Vom Warmduscher zum Eisschwimmer

Schon im April 2020 waren die Hallenbäder aufgrund des ersten Lockdowns geschlossen. Kein Grund für Melanie Otte und Sandra Junge vom TSR Olympia Wilhelmshaven den Kopf in den Sand zu stecken. Kurzer Hand wird die Eröffnung der Freiwassersaison vorgezogen und im Banter See, der Nordsee oder im Bornhorster See bei Oldenburg geschwommen. Damals trugen die beiden Triathletinnen aus alter Wettkampfgewohnheit noch den Neoprenanzug, der Sie vor der Kälte schützen sollte. Schon während der gemeinsamen Trainingseinheiten im Sommer des vergangenen Jahres kam den beiden die Idee, dass sie ja auch mal zu den Winterschwimmern werden können, die sie regelmäßig während des Laufens bei fast jedem Wetter am Fliegerdeich in die Nordsee gehen sahen.
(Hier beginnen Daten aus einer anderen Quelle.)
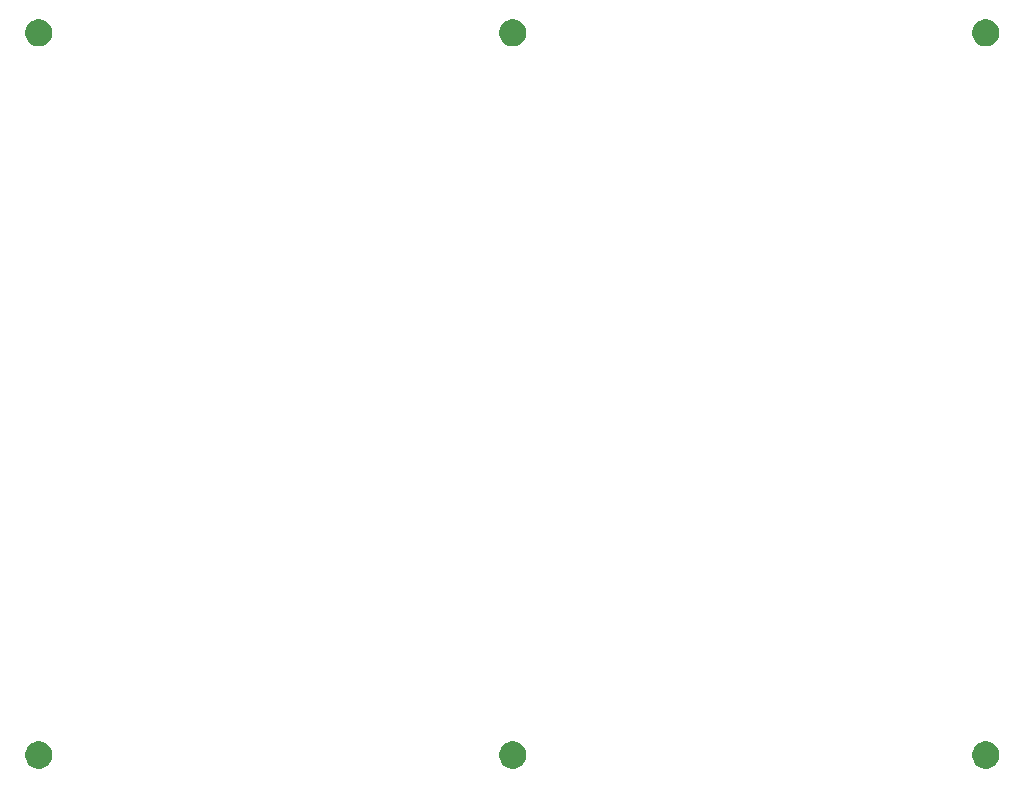
<source format=gbr>
G04 #@! TF.GenerationSoftware,KiCad,Pcbnew,(5.0.2)-1*
G04 #@! TF.CreationDate,2019-01-24T01:53:05-05:00*
G04 #@! TF.ProjectId,plate,706c6174-652e-46b6-9963-61645f706362,rev?*
G04 #@! TF.SameCoordinates,Original*
G04 #@! TF.FileFunction,Soldermask,Bot*
G04 #@! TF.FilePolarity,Negative*
%FSLAX46Y46*%
G04 Gerber Fmt 4.6, Leading zero omitted, Abs format (unit mm)*
G04 Created by KiCad (PCBNEW (5.0.2)-1) date 1/24/2019 1:53:05 AM*
%MOMM*%
%LPD*%
G01*
G04 APERTURE LIST*
%ADD10C,0.100000*%
G04 APERTURE END LIST*
D10*
G36*
X96411234Y-75474232D02*
X96620702Y-75560996D01*
X96809223Y-75686962D01*
X96969538Y-75847277D01*
X97095504Y-76035798D01*
X97182268Y-76245266D01*
X97226500Y-76467635D01*
X97226500Y-76694365D01*
X97182268Y-76916734D01*
X97095504Y-77126202D01*
X96969538Y-77314723D01*
X96809223Y-77475038D01*
X96620702Y-77601004D01*
X96411234Y-77687768D01*
X96188865Y-77732000D01*
X95962135Y-77732000D01*
X95739766Y-77687768D01*
X95530298Y-77601004D01*
X95341777Y-77475038D01*
X95181462Y-77314723D01*
X95055496Y-77126202D01*
X94968732Y-76916734D01*
X94924500Y-76694365D01*
X94924500Y-76467635D01*
X94968732Y-76245266D01*
X95055496Y-76035798D01*
X95181462Y-75847277D01*
X95341777Y-75686962D01*
X95530298Y-75560996D01*
X95739766Y-75474232D01*
X95962135Y-75430000D01*
X96188865Y-75430000D01*
X96411234Y-75474232D01*
X96411234Y-75474232D01*
G37*
G36*
X56342734Y-75474232D02*
X56552202Y-75560996D01*
X56740723Y-75686962D01*
X56901038Y-75847277D01*
X57027004Y-76035798D01*
X57113768Y-76245266D01*
X57158000Y-76467635D01*
X57158000Y-76694365D01*
X57113768Y-76916734D01*
X57027004Y-77126202D01*
X56901038Y-77314723D01*
X56740723Y-77475038D01*
X56552202Y-77601004D01*
X56342734Y-77687768D01*
X56120365Y-77732000D01*
X55893635Y-77732000D01*
X55671266Y-77687768D01*
X55461798Y-77601004D01*
X55273277Y-77475038D01*
X55112962Y-77314723D01*
X54986996Y-77126202D01*
X54900232Y-76916734D01*
X54856000Y-76694365D01*
X54856000Y-76467635D01*
X54900232Y-76245266D01*
X54986996Y-76035798D01*
X55112962Y-75847277D01*
X55273277Y-75686962D01*
X55461798Y-75560996D01*
X55671266Y-75474232D01*
X55893635Y-75430000D01*
X56120365Y-75430000D01*
X56342734Y-75474232D01*
X56342734Y-75474232D01*
G37*
G36*
X16210734Y-75474232D02*
X16420202Y-75560996D01*
X16608723Y-75686962D01*
X16769038Y-75847277D01*
X16895004Y-76035798D01*
X16981768Y-76245266D01*
X17026000Y-76467635D01*
X17026000Y-76694365D01*
X16981768Y-76916734D01*
X16895004Y-77126202D01*
X16769038Y-77314723D01*
X16608723Y-77475038D01*
X16420202Y-77601004D01*
X16210734Y-77687768D01*
X15988365Y-77732000D01*
X15761635Y-77732000D01*
X15539266Y-77687768D01*
X15329798Y-77601004D01*
X15141277Y-77475038D01*
X14980962Y-77314723D01*
X14854996Y-77126202D01*
X14768232Y-76916734D01*
X14724000Y-76694365D01*
X14724000Y-76467635D01*
X14768232Y-76245266D01*
X14854996Y-76035798D01*
X14980962Y-75847277D01*
X15141277Y-75686962D01*
X15329798Y-75560996D01*
X15539266Y-75474232D01*
X15761635Y-75430000D01*
X15988365Y-75430000D01*
X16210734Y-75474232D01*
X16210734Y-75474232D01*
G37*
G36*
X96411234Y-14323732D02*
X96620702Y-14410496D01*
X96809223Y-14536462D01*
X96969538Y-14696777D01*
X97095504Y-14885298D01*
X97182268Y-15094766D01*
X97226500Y-15317135D01*
X97226500Y-15543865D01*
X97182268Y-15766234D01*
X97095504Y-15975702D01*
X96969538Y-16164223D01*
X96809223Y-16324538D01*
X96620702Y-16450504D01*
X96411234Y-16537268D01*
X96188865Y-16581500D01*
X95962135Y-16581500D01*
X95739766Y-16537268D01*
X95530298Y-16450504D01*
X95341777Y-16324538D01*
X95181462Y-16164223D01*
X95055496Y-15975702D01*
X94968732Y-15766234D01*
X94924500Y-15543865D01*
X94924500Y-15317135D01*
X94968732Y-15094766D01*
X95055496Y-14885298D01*
X95181462Y-14696777D01*
X95341777Y-14536462D01*
X95530298Y-14410496D01*
X95739766Y-14323732D01*
X95962135Y-14279500D01*
X96188865Y-14279500D01*
X96411234Y-14323732D01*
X96411234Y-14323732D01*
G37*
G36*
X56342734Y-14323732D02*
X56552202Y-14410496D01*
X56740723Y-14536462D01*
X56901038Y-14696777D01*
X57027004Y-14885298D01*
X57113768Y-15094766D01*
X57158000Y-15317135D01*
X57158000Y-15543865D01*
X57113768Y-15766234D01*
X57027004Y-15975702D01*
X56901038Y-16164223D01*
X56740723Y-16324538D01*
X56552202Y-16450504D01*
X56342734Y-16537268D01*
X56120365Y-16581500D01*
X55893635Y-16581500D01*
X55671266Y-16537268D01*
X55461798Y-16450504D01*
X55273277Y-16324538D01*
X55112962Y-16164223D01*
X54986996Y-15975702D01*
X54900232Y-15766234D01*
X54856000Y-15543865D01*
X54856000Y-15317135D01*
X54900232Y-15094766D01*
X54986996Y-14885298D01*
X55112962Y-14696777D01*
X55273277Y-14536462D01*
X55461798Y-14410496D01*
X55671266Y-14323732D01*
X55893635Y-14279500D01*
X56120365Y-14279500D01*
X56342734Y-14323732D01*
X56342734Y-14323732D01*
G37*
G36*
X16210734Y-14323732D02*
X16420202Y-14410496D01*
X16608723Y-14536462D01*
X16769038Y-14696777D01*
X16895004Y-14885298D01*
X16981768Y-15094766D01*
X17026000Y-15317135D01*
X17026000Y-15543865D01*
X16981768Y-15766234D01*
X16895004Y-15975702D01*
X16769038Y-16164223D01*
X16608723Y-16324538D01*
X16420202Y-16450504D01*
X16210734Y-16537268D01*
X15988365Y-16581500D01*
X15761635Y-16581500D01*
X15539266Y-16537268D01*
X15329798Y-16450504D01*
X15141277Y-16324538D01*
X14980962Y-16164223D01*
X14854996Y-15975702D01*
X14768232Y-15766234D01*
X14724000Y-15543865D01*
X14724000Y-15317135D01*
X14768232Y-15094766D01*
X14854996Y-14885298D01*
X14980962Y-14696777D01*
X15141277Y-14536462D01*
X15329798Y-14410496D01*
X15539266Y-14323732D01*
X15761635Y-14279500D01*
X15988365Y-14279500D01*
X16210734Y-14323732D01*
X16210734Y-14323732D01*
G37*
M02*

</source>
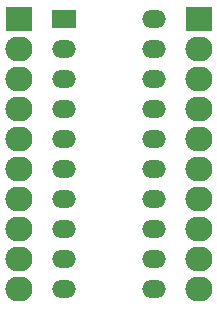
<source format=gbr>
%TF.GenerationSoftware,KiCad,Pcbnew,(5.1.8)-1*%
%TF.CreationDate,2022-11-11T23:15:09+03:00*%
%TF.ProjectId,273,3237332e-6b69-4636-9164-5f7063625858,rev?*%
%TF.SameCoordinates,Original*%
%TF.FileFunction,Soldermask,Bot*%
%TF.FilePolarity,Negative*%
%FSLAX46Y46*%
G04 Gerber Fmt 4.6, Leading zero omitted, Abs format (unit mm)*
G04 Created by KiCad (PCBNEW (5.1.8)-1) date 2022-11-11 23:15:09*
%MOMM*%
%LPD*%
G01*
G04 APERTURE LIST*
%ADD10R,2.300000X2.100000*%
%ADD11O,2.300000X2.100000*%
%ADD12R,2.000000X1.500000*%
%ADD13O,2.000000X1.500000*%
G04 APERTURE END LIST*
D10*
%TO.C,J1*%
X72390000Y-33020000D03*
D11*
X72390000Y-35560000D03*
X72390000Y-38100000D03*
X72390000Y-40640000D03*
X72390000Y-43180000D03*
X72390000Y-45720000D03*
X72390000Y-48260000D03*
X72390000Y-50800000D03*
X72390000Y-53340000D03*
X72390000Y-55880000D03*
%TD*%
%TO.C,J2*%
X87630000Y-55880000D03*
X87630000Y-53340000D03*
X87630000Y-50800000D03*
X87630000Y-48260000D03*
X87630000Y-45720000D03*
X87630000Y-43180000D03*
X87630000Y-40640000D03*
X87630000Y-38100000D03*
X87630000Y-35560000D03*
D10*
X87630000Y-33020000D03*
%TD*%
D12*
%TO.C,U1*%
X76200000Y-33020000D03*
D13*
X83820000Y-55880000D03*
X76200000Y-35560000D03*
X83820000Y-53340000D03*
X76200000Y-38100000D03*
X83820000Y-50800000D03*
X76200000Y-40640000D03*
X83820000Y-48260000D03*
X76200000Y-43180000D03*
X83820000Y-45720000D03*
X76200000Y-45720000D03*
X83820000Y-43180000D03*
X76200000Y-48260000D03*
X83820000Y-40640000D03*
X76200000Y-50800000D03*
X83820000Y-38100000D03*
X76200000Y-53340000D03*
X83820000Y-35560000D03*
X76200000Y-55880000D03*
X83820000Y-33020000D03*
%TD*%
M02*

</source>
Der Spätherbst 2020 ermöglichte den Schwimmerinnen weiterhin schöne warme Tage zum Freiwasserschwimmen und auf einmal war es schon Oktober. „Aufgrund der fehlenden Möglichkeiten im Hallenbad zu schwimmen, sind wir einfach weiterhin draußen geschwommen“, so Sandra Junge. Jetzt allerdings ohne Neo – Frau will ja eine richtige Winterschwimmerin werden. Die Temperaturen sanken dem Gefrierpunkt – doch geschwommen wurde weiterhin ohne die schützende Gummihaut.
Die Strecken, die bei den aktuellen Minustemperaturen geschwommen werden, sind ca. 200 m – 300 m lang und es dauern zwischen sechs und zehn Minuten. Beide empfinden das Winterschwimmen als mentale Bereicherung und berichten von einem befreienden Gefühl nach dem Schwimmen. „Man schaltet vollkommen ab, wenn man in das kalte Wasser geht und schon bei den ersten Schwimmbewegungen ist die Kälte wie weggeblasen“, erläutert Melanie Otte.
Nach dem Schwimmen machen die kalten Hände das Anziehen zu einer Herausforderung. Das Zittern ist dabei eine ganz normale Reaktion des Körpers, um uns vor Kälte und Auskühlen zu schützen. Es dauert in etwa so lange, wie das Schwimmen selbst.
Am vergangenen Wochenende konnten die beiden Eisschwimmerinnen ihrem Namen alle Ehre machen und sowohl im zufrierenden Banter See als auch am Südstrand entlang der sich bildenden Eiskante ihrer neuen Leidenschaft nachgehen.

Das Winterschwimmen ist eine extreme Belastung für den Körper. Man sollte dies nur tun, wenn man physisch und psychisch gesund ist. Einen Trainingseffekt im herkömmlichen Sinne hat das Winterschwimmen als solches nicht, es wird ihm aber eine immunstärkende Wirkung zugeschrieben, die uns so besser vor Infekten schützt. Die Triathletinnen gehören jetzt auch schon zu den Gesichtern der Winterschwimmer und werden am Fliegerdeich freudig begrüßt: „Da sind ja schon wieder die Leistungsschwimmer“. Junge und Otte konnten in der Vergangenheit bereits Erfahrung bei Freiwasserschwimmen sammeln. Für den kommenden Sommer hoffen sie auf eine Austragung der im vergangenen Jahr ausgefallenen Bodenseequerung. Langfristig wollen beide in einer Staffel durch den Ärmelkanal schwimmen und suchen hierfür zwei weitere Staffelschwimmer*innen!